A Model Implementation of Standard Pascal. Hardcover.

Unfortunately, the "Model Implementation" disappeared into the BSI or British Standards Institute, where many other important Pascal historical documents have gone. The books bear various vague threats of copyright protection from the BSI, enough to discourage scanning and entering the source of the compiler from the books (just the job of scanning and fixing the resulting source would be massive).

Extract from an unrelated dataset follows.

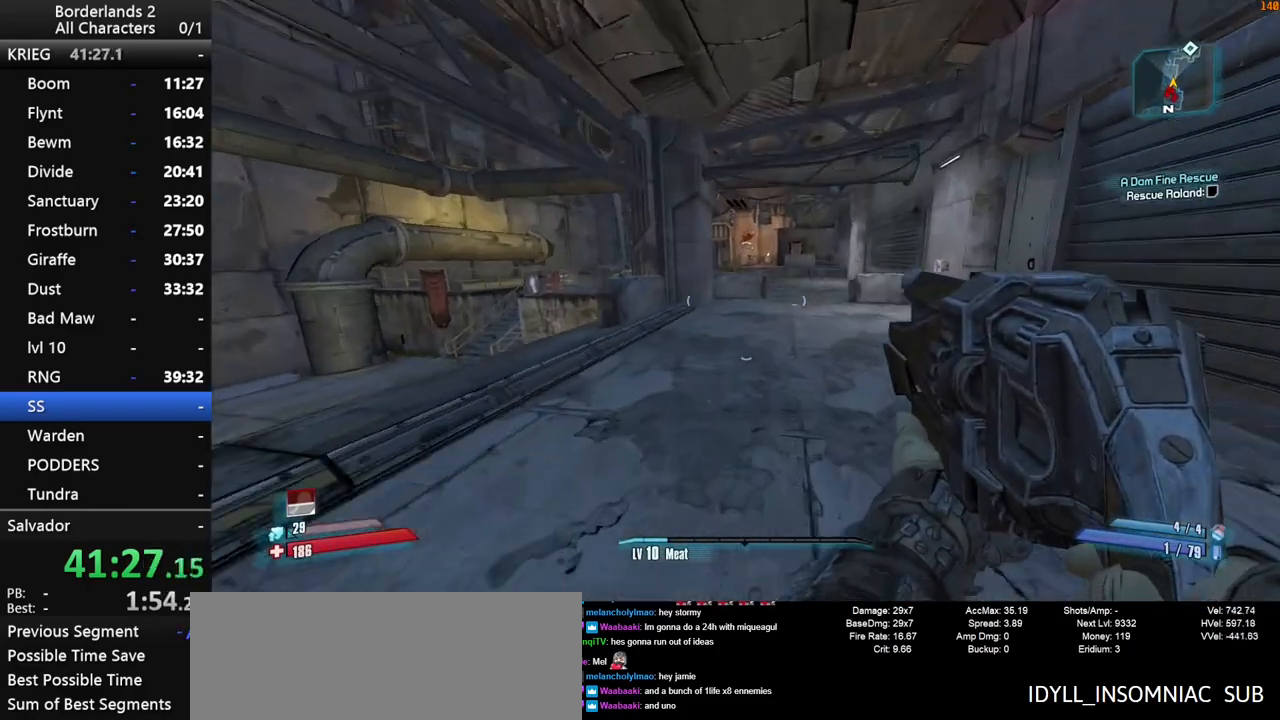
{"keys": ["d", "w"], "mouse": [], "events": [[400, "d", "down"]]}
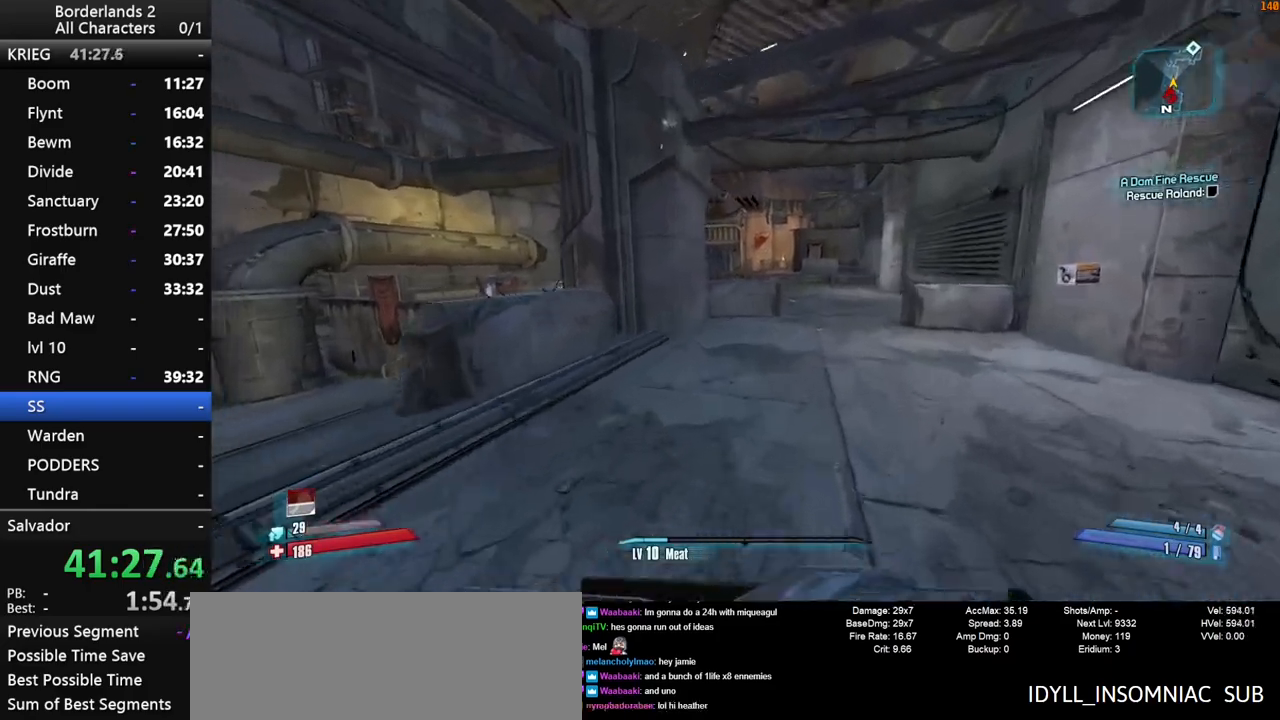
{"keys": ["d", "w"], "mouse": [], "events": [[33, "d", "up"], [416, "d", "down"]]}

The next possibility for P5 is the most obvious. It is the straightforward improvement of the P4 compiler/interpreter to full Pascal language status. This was done by me in a few weeks, and the result is here, and was improved over the years. P5 shares the same documentation and virtual machine as P4, abet with improvements. It is perhaps %30 larger than the original P4 (and this includes adding the entire table of error messages).


Pascal-P6


Pascal-P6 is an extended version of Pascal, written in unextended Pascal. Although it might seem odd to have a compiler that is written in a subset of the language it processes, it is a common theme in Wirth's compiler series, and forms the basis of the bootstrap method. Although there are many possible language extensions to use, Pascaline is the ideal language for Pascal-P6. It is both current with programming trends (featuring objects, modules, namespace control and parallel programming constructs), and at the same time represents a minimal increment to original Pascal. Pascal-P6 can be constructed for the most part without the use of any element outside of ISO 7185 Pascal (even objects can be interpreted using ISO 7185 Pascal), and the calls that cannot, such has for file handing, can be left to stub routines that are easily changed for a particular implementation. Thus, Pascal-P6 is an ideal extension basis that can be bootstrapped on any ISO 7185 compiler.